Member of the Legislative Assembly of Alberta for Edmonton-Mill Woods
- In office 2004–2008
- Preceded by: Don Massey
- Succeeded by: Carl Benito

Personal details
- Born: Weslyn Melva Dunford October 2, 1945 Lethbridge, Alberta
- Died: November 22, 2015 (aged 70) Edmonton, Alberta
- Party: Liberal
- Spouse: Dick Mather
- Occupation: psychologist, school administrator

= Weslyn Mather =

Canadian politician (1945–2015)

Weslyn Melva Mather (née Dunford; October 2, 1945 – November 22, 2015) was a provincial politician in the Alberta, Canada. She served as a member in the Legislative Assembly of Alberta from 2004 to 2008 sitting with the Liberal caucus in opposition.

==Early life==
Weslyn Mather was born in 1945. She married her husband Dick Mather in 1965. She worked as a psychologist and school administrator. In 1972 she sustained injuries in a car accident that left her in a wheelchair.

==Political career==
Mather ran for a seat to the Alberta Legislature in the 2004 election as the Liberal candidate in the electoral district of Edmonton-Mill Woods. She won the election defeating Progressive Conservative candidate Naresh Bhardwaj in a hotly contested race.

Mather ran for a second term in office in the 2008 Alberta general election but was defeated by Progressive Conservative candidate Carl Benito. On November 22, 2015, she died at the age of 70 after an infection.

[Collected data]
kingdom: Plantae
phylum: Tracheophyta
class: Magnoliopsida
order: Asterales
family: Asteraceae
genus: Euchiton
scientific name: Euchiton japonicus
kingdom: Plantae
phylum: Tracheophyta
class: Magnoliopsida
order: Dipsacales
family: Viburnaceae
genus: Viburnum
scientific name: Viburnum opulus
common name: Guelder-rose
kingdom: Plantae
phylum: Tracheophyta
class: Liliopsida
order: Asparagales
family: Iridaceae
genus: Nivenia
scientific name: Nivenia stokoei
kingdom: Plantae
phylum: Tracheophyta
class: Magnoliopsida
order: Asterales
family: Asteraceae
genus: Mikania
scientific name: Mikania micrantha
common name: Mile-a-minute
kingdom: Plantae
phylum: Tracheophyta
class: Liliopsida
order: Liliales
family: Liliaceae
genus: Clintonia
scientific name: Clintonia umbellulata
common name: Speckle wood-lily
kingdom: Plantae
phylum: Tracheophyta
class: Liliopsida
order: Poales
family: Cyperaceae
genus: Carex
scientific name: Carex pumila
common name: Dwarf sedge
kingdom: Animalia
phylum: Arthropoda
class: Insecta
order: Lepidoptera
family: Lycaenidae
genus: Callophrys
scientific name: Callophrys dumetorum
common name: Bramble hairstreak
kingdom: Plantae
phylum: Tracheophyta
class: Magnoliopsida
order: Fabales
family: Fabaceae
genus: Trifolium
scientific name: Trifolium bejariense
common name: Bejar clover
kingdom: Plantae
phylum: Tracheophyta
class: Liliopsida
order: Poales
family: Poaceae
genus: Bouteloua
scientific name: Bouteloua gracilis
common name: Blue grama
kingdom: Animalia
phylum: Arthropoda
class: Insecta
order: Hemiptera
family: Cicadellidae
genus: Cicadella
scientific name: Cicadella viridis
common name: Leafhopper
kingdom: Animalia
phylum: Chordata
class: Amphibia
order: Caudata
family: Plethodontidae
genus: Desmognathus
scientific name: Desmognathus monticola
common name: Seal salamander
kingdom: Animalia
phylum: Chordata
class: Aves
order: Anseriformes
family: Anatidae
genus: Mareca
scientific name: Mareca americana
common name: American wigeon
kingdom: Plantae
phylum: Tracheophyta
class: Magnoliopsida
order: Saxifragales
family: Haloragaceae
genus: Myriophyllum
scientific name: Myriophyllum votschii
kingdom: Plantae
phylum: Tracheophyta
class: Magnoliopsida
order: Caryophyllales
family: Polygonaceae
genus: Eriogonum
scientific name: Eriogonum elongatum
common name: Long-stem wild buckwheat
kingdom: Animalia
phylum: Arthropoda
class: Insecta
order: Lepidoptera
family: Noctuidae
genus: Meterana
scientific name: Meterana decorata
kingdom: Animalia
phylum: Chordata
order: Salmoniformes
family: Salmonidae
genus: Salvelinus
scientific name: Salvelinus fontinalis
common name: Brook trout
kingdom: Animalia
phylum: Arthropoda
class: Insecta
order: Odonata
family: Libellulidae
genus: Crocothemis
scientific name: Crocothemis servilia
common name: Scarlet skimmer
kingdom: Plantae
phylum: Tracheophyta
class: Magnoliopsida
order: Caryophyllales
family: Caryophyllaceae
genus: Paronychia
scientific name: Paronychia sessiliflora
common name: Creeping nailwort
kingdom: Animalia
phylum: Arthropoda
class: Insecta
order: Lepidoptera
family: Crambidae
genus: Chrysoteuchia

REQUIRED ACTIONS
- a) In the Weslyn Mather article, what caused the injuries in 1972 that left her in a wheelchair?
- b) Reproduce word for word the passage in the Weslyn Mather article starting with "Personal details" and going on through "Canadian politician (1945–2015)".

OUTPUTS BY TASK
- a) A car accident.

- b)
Personal details
- Born: Weslyn Melva Dunford October 2, 1945 Lethbridge, Alberta
- Died: November 22, 2015 (aged 70) Edmonton, Alberta
- Party: Liberal
- Spouse: Dick Mather
- Occupation: psychologist, school administrator

= Weslyn Mather =

Canadian politician (1945–2015)